Оживление тотчас же исчезло с лица полковника. Он молчал и с удрученным видом рассматривал узоры ковра. Как будто они приводили его в уныние.

— Тогда как же? — спросил он. — Я ничего не понимаю.

— Я тоже, — тихо ответил Аввакум.

Лейтенант Петров попросил у полковника разрешения войти и, щелкнув каблуками, подал Аввакуму пакет с красными сургучными печатями. Он сообщил, что фотокопии отпечатков будут готовы завтра утром, и удалился.

Они снова остались вдвоем. Аввакум вскрыл пакет и вынул из него снимок вырванного из профессорской тетради листка и короткую записку начальника лаборатории. Записка была адресована полковнику Манову. Аввакум прочитал ее вслух:

— «Направляю вам фотокопию представленного для исследования листка из тетради. При химической обработке его лицевой стороны некоторые буквы текста не проявились из-за того, что нажим на ткань бумаги был слаб. С уважением…»

На фотокопии крупным неровным почерком профессора было написано: «Flo es Vi chae rorae».

Взглянув на текст через плечо Аввакума, полковник в отчаянии хлопнул себя по лбу.

— Попробуй пойми, что это значит, — простонал он. — Тут сам Навуходоносор не смог бы ничего разобрать!

— Это текст шифрограммы, — сказал Аввакум. — Что же касается Навуходоносора, то этот вавилонский царь жил в шестом веке до нашей эры.

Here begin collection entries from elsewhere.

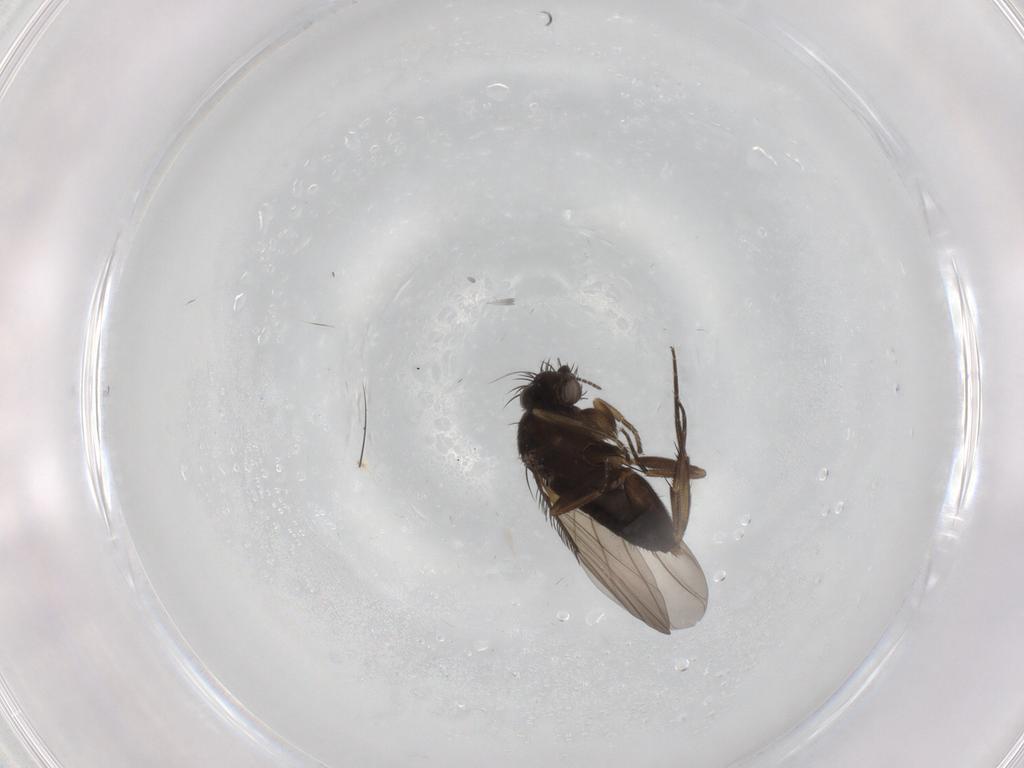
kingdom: Animalia
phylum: Arthropoda
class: Insecta
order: Diptera
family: Phoridae
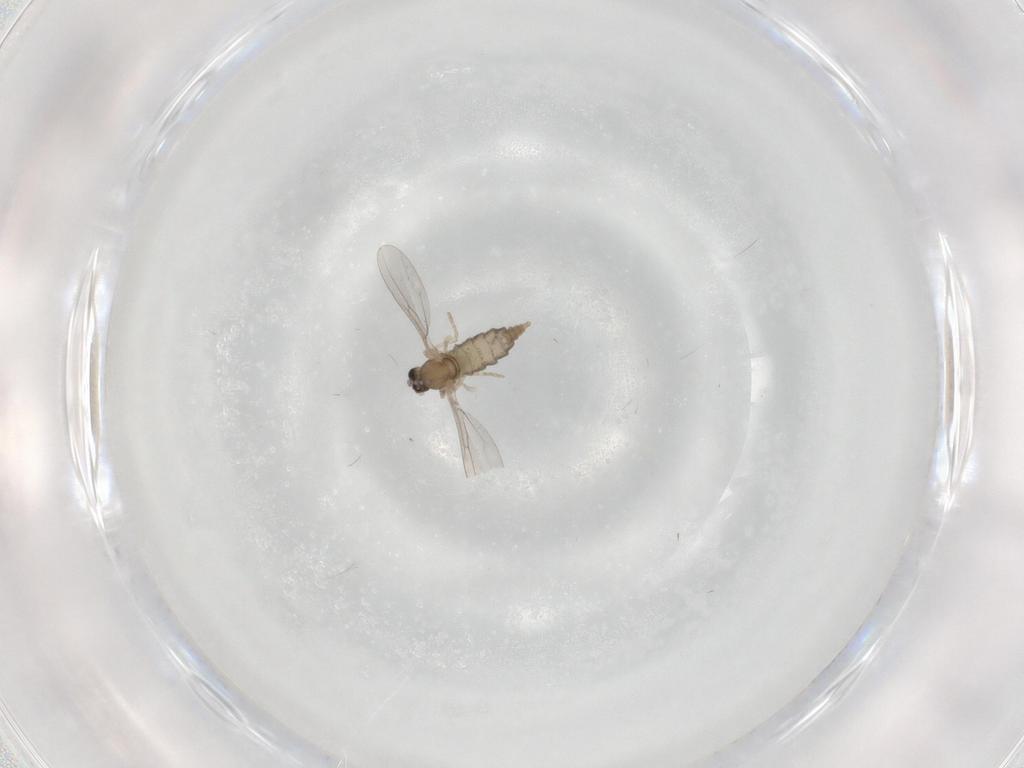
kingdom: Animalia
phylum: Arthropoda
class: Insecta
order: Diptera
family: Cecidomyiidae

— Тебе бы все шутить, — бросил полковник. И зачем было ему вспомнить этого Навуходоносора! Он опустился в кресло и подпер голову рукой. Ему даже курить не хотелось.

Аввакум прошелся несколько раз по комнате, потом взял цветной карандаш из серебряного стакана профессора и что-то написал на снимке.

— Прочтите, — сказал он.

Теперь текст читался так: «Flores Vitochae Aurorae». Аввакум восстановил недостающие в нем буквы.

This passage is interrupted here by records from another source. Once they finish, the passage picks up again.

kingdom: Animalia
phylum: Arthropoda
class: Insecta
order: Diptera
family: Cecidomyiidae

— Хорошо, — сказал полковник. — Но и с этими буквами и без них шифрограмма одинаково непонятна и разобраться в ней абсолютно невозможно. Ну что все это значит? — Он задал этот вопрос, лишь бы не молчать. — Слова могут иметь одно значение, а их условный смысл — другое. — У него в желудке снова появилось жжение. Неизвестно почему вспомнилась жена. Она, конечно, его ждет, история с билетами еще не закончилась. — Что же все-таки могут означать эти слова? — повторил он равнодушным тоном.

— Они могут означать… — Аввакум старался держаться бодро и уверенно. — Они могут означать либо «Цветы Авроры для Витоши», либо «Цветы для Авроры с Витоши». — Ему удалось восстановить в тексте недостающие буквы, и, может быть, именно это придало Аввакуму бодрости.

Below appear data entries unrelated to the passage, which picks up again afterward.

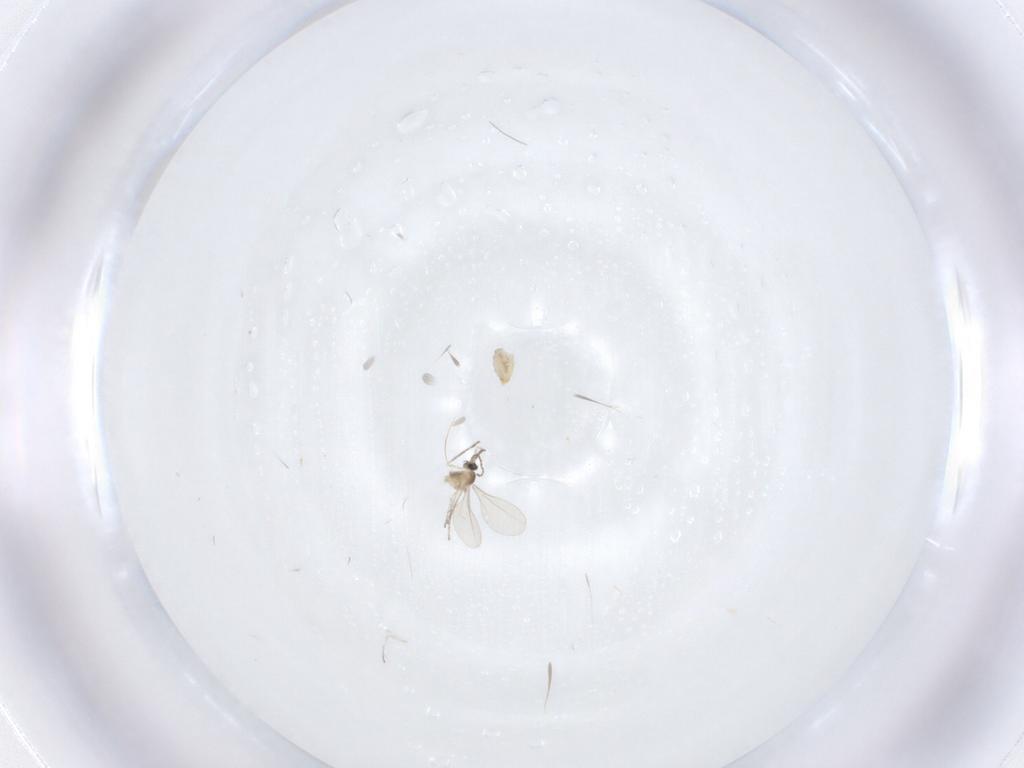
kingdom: Animalia
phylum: Arthropoda
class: Insecta
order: Diptera
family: Cecidomyiidae
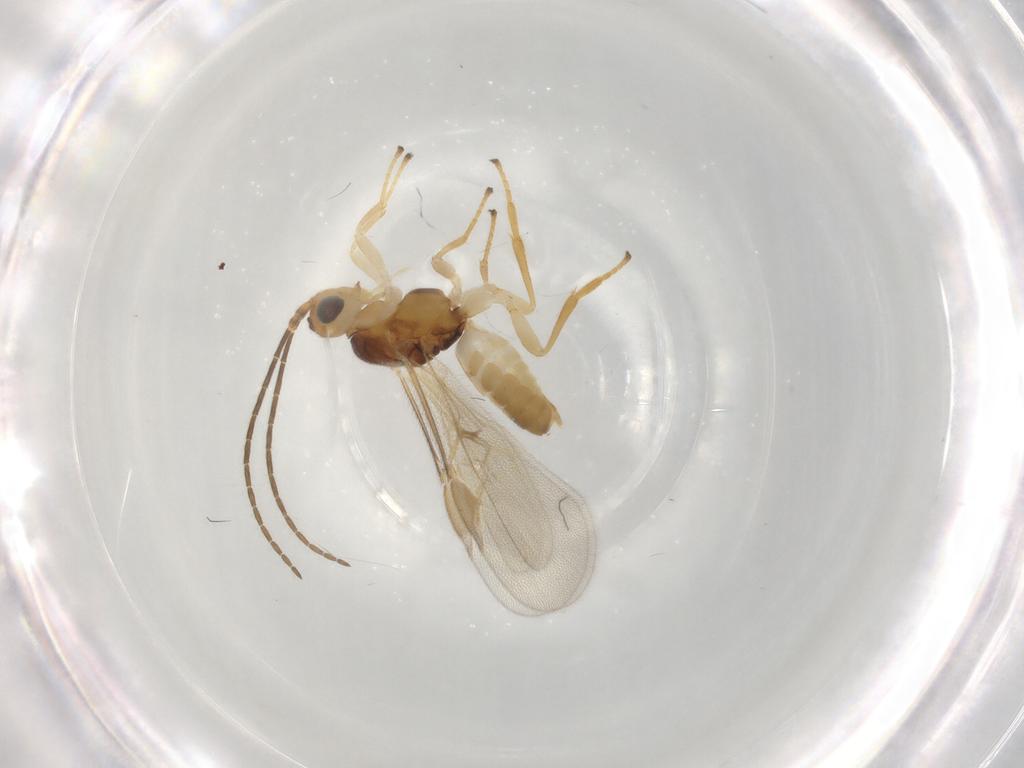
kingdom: Animalia
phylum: Arthropoda
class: Insecta
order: Hymenoptera
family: Braconidae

Ни слова не сказав в ответ, полковник горько усмехнулся.

— Аврора — это значит рассвет, — сказал Аввакум, — заря.

Некоторое время царило молчание.

Но вот полковник хлопнул себя по колену. Хлопнул так, будто хотел пристукнуть какое-то надоедливое насекомое.

— Эврика! — воскликнул он, и его усталое лицо снова прояснилось. — Знаешь, что я думаю?

— Нет, — сказал Аввакум.

— Вот послушай! — Полковник встал, причесал роговым гребешком поседевшие волосы — вероятно, ему хотелось этим жестом несколько унять распиравшее его чувство гордости. — Я предполагаю вот что, — продолжал он. — Имеют ли в данном случае значение падежные окончания? По-моему, нет. Важно другое. Заря, цветы, Витоша. Тот, которому надлежит получить снимки «Момчила-2», будет стоять где-то на подступах к Витоше с букетом цветов в руках. Когда? На рассвете! Где-нибудь между семью и восемью часами утра. Какое это место? Драгалевцы, Бояна, Княжево — вот где, я убежден, разгадка! Утром я высылаю в эти места наблюдателей, и, уверяю тебя, они вернутся не с пустыми руками!

— Дай бог! — со вздохом ответил Аввакум.

Полковник стал торопливо спускаться по лестнице.

14

Аввакума снова начала одолевать дремота, ему казалось, что он опять погружается в зеленоватую холодную пучину и снова слышит звонкий, переливчатый смех. Но вдруг все исчезло, все унес вихрь каких-то невыносимых звуков, словно о его голову бились осколки льда.

Звонил телефон. Он никогда не дребезжал так громко и настойчиво.